4. The weight a juror would probably place upon the error
The jury probably placed a great deal of weight on Knoble's statement. The only other evidence which would suggest the appellant encouraged or aided the shooting came from a receipt for the sale of a box of 9 millimeter Blazer ammunition. (State's Exhibit 50). Officer Kirk Gray Ervin testified he found the receipt in the appellant' truck while he was searching it pursuant to a search warrant. Carol Wise, a customer services manager at the Academy Sporting Goods Store in Tomball, testified she recognized the sales receipt which indicated she sold a box 9 millimeter Blazer ammunition on March 10, 1993, at 11:37. Fourteen days after she sold the ammunition, she was able to identify the appellant in a line-up as the individual to whom she sold the ammunition. She was able to identify the appellant because she had asked to look at his identification before she sold him the ammunition. She also was able to identify the appellant in the courtroom.
Officer Emmons, who is with the identification division of the Montgomery County Sheriff's Office, testified he processed the sales receipt for fingerprints. Emmons further testified the fingerprint on the receipt was made by the left middle finger of the appellant.
Although the State also introduced the appellant's confession regarding the shooting at the Conoco station that occurred about two weeks before the homicide, that incident involved a different pistol and did not indicate the appellant knew Knoble was going to shoot anybody at the Conoco station.
5. The probable collateral implications of the error
The collateral implications are that the error relieved the State of its burden of proving beyond a reasonable doubt that the appellant, with the intent to assist the commission of capital murder, encouraged Knoble to shoot the victim. See Tex. Penal Code §§ 7.02(a)(2), 19.03 (1993).
6. Likelihood the State will repeat the error
If we find the error harmless, the State has no incentive to correctly read and apply Rule 803(24) and the cases that interpret it.
In summary, we cannot say beyond a reasonable doubt that the erroneous admission of the statements made no contribution to the appellant's conviction for capital murder. Accordingly, we sustain point of error one.6
Credit for Custody
In point of error four, the appellant complains the judgment does not reflect the proper amount of jail time which should be credited against his sentence. That is, the judgment reflects the appellant was given 320 days credit on his sentence; however, the judgment does not reflect an additional year which the appellant spent in custody. The appellant's complaint is now moot because the trial court reformed the judgment to reflect this additional year. Accordingly, we overrule point of error four.
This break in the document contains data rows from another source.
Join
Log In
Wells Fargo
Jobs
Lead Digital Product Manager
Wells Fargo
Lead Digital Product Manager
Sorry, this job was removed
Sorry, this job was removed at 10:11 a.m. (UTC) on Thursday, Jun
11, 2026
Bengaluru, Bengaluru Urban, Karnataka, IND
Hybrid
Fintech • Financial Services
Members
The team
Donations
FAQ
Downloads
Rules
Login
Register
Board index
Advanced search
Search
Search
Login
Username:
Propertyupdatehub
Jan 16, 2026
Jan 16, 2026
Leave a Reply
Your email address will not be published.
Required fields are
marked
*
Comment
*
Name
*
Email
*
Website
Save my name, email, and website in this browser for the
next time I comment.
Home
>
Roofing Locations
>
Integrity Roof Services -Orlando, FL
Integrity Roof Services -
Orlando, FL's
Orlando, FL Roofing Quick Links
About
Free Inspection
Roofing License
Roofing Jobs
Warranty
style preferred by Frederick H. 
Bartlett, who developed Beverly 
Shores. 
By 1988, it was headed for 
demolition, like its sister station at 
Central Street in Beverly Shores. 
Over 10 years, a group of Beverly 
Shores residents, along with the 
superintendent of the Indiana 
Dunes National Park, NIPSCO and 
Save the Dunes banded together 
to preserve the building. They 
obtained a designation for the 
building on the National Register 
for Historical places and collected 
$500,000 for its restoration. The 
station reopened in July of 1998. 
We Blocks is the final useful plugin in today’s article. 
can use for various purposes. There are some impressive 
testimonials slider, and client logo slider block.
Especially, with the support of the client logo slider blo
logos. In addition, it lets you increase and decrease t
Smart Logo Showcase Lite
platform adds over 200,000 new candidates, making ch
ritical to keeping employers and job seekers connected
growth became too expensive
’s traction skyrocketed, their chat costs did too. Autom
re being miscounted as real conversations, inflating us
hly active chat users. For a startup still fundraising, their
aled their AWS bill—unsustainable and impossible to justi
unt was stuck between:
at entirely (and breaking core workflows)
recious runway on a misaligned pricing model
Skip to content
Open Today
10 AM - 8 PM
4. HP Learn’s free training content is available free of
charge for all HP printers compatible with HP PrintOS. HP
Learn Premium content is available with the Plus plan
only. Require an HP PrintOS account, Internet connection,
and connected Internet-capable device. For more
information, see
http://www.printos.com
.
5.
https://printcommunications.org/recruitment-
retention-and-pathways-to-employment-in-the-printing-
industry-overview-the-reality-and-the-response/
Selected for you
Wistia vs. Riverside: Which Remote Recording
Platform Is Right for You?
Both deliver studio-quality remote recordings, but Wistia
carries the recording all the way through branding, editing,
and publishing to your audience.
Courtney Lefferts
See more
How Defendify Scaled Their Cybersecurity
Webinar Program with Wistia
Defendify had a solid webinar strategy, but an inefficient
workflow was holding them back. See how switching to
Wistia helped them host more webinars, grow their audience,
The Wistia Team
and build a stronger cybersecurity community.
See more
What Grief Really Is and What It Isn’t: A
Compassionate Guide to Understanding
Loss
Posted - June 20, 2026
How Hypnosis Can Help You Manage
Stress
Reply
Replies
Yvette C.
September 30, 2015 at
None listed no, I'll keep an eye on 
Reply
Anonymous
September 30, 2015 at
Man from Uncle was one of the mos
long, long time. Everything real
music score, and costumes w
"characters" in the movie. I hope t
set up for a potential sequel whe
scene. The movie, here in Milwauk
The trial court's judgment is reversed, and the cause is remanded to the trial court for further proceedings consistent with this opinion.
1. Knoble's attorney stated Knoble was the appellant's co-defendant and was currently appealing his conviction.
2. Tex.R.Crim.Evid. 803(24).
3. U.S. Const. amend. 5.
4. Tex. Const. art. I, § 10.
5. The State relies on McFarland v. State, 845 S.W.2d 824 (Tex.Crim.App.1992), a case in which no blame-shifting was found to have occurred when a witness testified an accomplice told the witness that the accused killed a victim, but somebody else would get blamed for it. McFarland predates Williamson and Cofield and does not involve a co-defendant's custodial confession. Moreover, Justice Baird recently stated McFarland should be overruled to the extent “it holds non-conspiratorial statements of accomplices are admissible under Rule 803(24).” Miles, 918 S.W.2d at 518 n. 2 (Baird, J., concurring).
6. Because of our disposition of point of error one, we need not address points of error two and three.